While genetics seems to play a role, everyone can benefit from closely examining their skin – and not just areas exposed to the sun.

“Generally it is something that is either an existing mole that is changing shape, size, color or sensation or it’s a new mole that is growing, that someone has not seen before,” said Sechrist.

Early detection is critical, because melanoma is aggressive and can spread quickly to other parts of the body.

“Oftentimes as the disease progresses, it will go to the lungs, it will go to the spleen, it will go to the spine, it will go to the liver. Ultimately, it will go to your brain,” said Anita Day, founder of Outrun the Sun, a nonprofit group based in Indianapolis that is dedicated to melanoma education and support for survivors.

Doctors and experts agree: Prevention, by taking steps to protect skin from ultraviolet light, is the best way to avoid skin cancer. Day recommends wearing long-sleeve shirts, pants, wide-brimmed hats, sunglasses and sunscreen for any time spent in the sun.

But what of the bronze look that so many people crave?

“Sunless tanners are 100 percent safe, and they are a quick and easy way to get tan skin,” said Cicala, who has tried most of the products on the market. Her favorite is one that is applied in the shower with a microfiber towel.

Those steps seem simple in the face of this deadly disease. Day helped found Outrun the Sun in 2004 after her father and a friend died of melanoma. She knew the grief of survivors and wanted to provide an outlet for families who have experienced a death through melanoma.

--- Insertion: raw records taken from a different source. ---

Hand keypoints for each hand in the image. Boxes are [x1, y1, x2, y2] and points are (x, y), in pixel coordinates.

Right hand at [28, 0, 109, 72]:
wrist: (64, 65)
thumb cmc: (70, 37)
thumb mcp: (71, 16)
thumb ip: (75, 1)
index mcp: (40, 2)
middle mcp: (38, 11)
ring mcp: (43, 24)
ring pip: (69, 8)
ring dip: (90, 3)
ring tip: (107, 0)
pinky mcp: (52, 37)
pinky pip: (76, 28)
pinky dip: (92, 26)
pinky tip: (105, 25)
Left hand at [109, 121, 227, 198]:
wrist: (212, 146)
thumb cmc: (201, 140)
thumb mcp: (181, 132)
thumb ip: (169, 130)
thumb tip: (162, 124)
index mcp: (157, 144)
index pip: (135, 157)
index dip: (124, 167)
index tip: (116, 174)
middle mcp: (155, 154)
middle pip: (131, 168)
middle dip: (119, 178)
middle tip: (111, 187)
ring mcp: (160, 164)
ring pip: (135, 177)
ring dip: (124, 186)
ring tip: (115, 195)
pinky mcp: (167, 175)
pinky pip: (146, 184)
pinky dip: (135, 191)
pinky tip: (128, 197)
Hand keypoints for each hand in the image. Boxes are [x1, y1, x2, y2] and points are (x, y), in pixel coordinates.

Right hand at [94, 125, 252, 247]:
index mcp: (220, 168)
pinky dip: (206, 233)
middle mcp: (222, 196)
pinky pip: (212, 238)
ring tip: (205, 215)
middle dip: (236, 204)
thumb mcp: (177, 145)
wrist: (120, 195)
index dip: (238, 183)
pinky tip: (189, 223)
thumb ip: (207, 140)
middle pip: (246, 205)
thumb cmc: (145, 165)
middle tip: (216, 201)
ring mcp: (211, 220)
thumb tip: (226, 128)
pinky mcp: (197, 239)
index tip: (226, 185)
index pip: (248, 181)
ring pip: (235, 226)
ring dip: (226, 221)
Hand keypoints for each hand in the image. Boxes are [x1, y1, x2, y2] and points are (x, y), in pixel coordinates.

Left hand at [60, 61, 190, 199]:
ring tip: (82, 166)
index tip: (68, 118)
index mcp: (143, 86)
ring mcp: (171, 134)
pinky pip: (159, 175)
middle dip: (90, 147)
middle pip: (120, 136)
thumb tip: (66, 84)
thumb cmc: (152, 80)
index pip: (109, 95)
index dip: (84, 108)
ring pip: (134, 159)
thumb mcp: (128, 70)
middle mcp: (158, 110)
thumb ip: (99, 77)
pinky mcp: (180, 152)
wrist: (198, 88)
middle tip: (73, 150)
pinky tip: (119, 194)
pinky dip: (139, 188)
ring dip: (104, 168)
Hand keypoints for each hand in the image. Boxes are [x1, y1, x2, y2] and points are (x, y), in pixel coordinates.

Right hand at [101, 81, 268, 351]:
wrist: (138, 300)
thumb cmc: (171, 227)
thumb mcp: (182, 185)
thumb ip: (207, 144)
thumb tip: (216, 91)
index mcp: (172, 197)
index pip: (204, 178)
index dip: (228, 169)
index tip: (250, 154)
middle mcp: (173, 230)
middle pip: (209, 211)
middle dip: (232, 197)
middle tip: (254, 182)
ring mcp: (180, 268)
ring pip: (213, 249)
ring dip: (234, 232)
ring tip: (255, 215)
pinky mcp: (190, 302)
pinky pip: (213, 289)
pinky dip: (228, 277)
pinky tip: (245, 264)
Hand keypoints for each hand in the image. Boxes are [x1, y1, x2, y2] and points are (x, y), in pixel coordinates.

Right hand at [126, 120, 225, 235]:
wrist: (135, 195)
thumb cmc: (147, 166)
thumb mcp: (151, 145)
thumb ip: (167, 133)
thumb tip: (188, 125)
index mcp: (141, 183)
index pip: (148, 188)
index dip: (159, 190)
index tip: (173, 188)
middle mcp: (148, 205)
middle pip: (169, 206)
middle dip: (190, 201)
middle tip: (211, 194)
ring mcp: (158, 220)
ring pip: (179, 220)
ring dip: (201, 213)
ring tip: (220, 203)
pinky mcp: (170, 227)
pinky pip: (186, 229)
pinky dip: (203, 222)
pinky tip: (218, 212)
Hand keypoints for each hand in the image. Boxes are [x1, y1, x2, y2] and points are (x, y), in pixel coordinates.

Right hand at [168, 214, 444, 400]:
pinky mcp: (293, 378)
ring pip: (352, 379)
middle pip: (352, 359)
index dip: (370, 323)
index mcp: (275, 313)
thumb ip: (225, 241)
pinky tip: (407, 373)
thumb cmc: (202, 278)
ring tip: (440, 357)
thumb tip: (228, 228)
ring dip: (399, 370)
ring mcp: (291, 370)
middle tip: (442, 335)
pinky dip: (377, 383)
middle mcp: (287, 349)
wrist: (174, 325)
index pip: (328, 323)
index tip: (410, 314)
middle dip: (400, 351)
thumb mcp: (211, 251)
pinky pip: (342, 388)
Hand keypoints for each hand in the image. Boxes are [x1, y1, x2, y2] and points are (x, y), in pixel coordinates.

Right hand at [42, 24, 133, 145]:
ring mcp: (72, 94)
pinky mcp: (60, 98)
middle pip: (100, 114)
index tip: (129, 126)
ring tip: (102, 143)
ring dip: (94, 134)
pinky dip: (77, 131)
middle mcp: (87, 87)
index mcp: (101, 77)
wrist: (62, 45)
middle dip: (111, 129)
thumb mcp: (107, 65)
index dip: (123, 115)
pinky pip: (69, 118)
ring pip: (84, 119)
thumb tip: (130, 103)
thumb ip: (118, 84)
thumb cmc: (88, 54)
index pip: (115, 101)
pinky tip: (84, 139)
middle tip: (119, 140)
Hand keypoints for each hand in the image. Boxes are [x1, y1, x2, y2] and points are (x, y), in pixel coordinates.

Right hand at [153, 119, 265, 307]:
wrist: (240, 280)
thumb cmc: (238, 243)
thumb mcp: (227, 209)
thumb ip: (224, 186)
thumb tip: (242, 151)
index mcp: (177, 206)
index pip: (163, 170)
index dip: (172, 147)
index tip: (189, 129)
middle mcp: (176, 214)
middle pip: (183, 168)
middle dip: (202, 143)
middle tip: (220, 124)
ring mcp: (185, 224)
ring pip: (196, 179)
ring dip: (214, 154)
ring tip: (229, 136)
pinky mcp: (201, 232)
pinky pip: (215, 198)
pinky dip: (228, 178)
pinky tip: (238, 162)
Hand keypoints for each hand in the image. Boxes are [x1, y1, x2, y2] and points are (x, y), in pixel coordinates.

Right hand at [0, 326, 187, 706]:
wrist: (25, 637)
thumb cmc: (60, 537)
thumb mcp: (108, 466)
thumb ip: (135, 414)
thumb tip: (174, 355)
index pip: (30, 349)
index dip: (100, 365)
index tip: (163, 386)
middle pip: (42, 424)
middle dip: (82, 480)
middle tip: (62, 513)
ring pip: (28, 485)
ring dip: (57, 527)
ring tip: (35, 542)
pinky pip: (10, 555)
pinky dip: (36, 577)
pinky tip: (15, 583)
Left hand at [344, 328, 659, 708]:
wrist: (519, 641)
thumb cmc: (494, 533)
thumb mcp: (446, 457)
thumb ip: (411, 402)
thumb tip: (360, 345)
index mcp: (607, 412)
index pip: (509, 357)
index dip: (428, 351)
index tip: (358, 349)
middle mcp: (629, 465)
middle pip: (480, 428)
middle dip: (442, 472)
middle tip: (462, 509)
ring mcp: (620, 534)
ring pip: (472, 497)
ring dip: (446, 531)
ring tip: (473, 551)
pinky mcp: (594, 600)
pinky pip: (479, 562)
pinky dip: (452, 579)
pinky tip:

“We saw a huge need, and we said someone has to be a voice. Someone has to bring awareness. Someone has to help support research. Someone has to wave the flag for prevention and early detection, and if no one else does it, it needs to be us,” she said.

In 2005, Outrun the Sun established a 5-mile summertime evening run to raise funds for melanoma research. Many people help with the event, including youth who have lost loved ones to the disease.

Will Patton, 10, of Carmel, lost his father to melanoma seven years ago and has volunteered with his mother in Outrun the Sun events.

“It’s helped me like come through the hard times since my dad died,” he explained.

Sam Elliot, 10, also of Carmel, started helping out in 2006 after the death of a family friend. He made drawings and sold them, originally charging $2 each. He’s raised $4,000 in all.

He said he got the idea after overhearing two girls talk about their plans to raise money for Riley Hospital for Children.

“For some reason, I got jealous. I went home and told my mom that I wanted to do something to get money. First, I asked for a lemonade stand. Then, I saw my dad crying and that’s when I got the idea,” he said.

Sam said he plans to create Christmas cards to raise additional funds for melanoma research.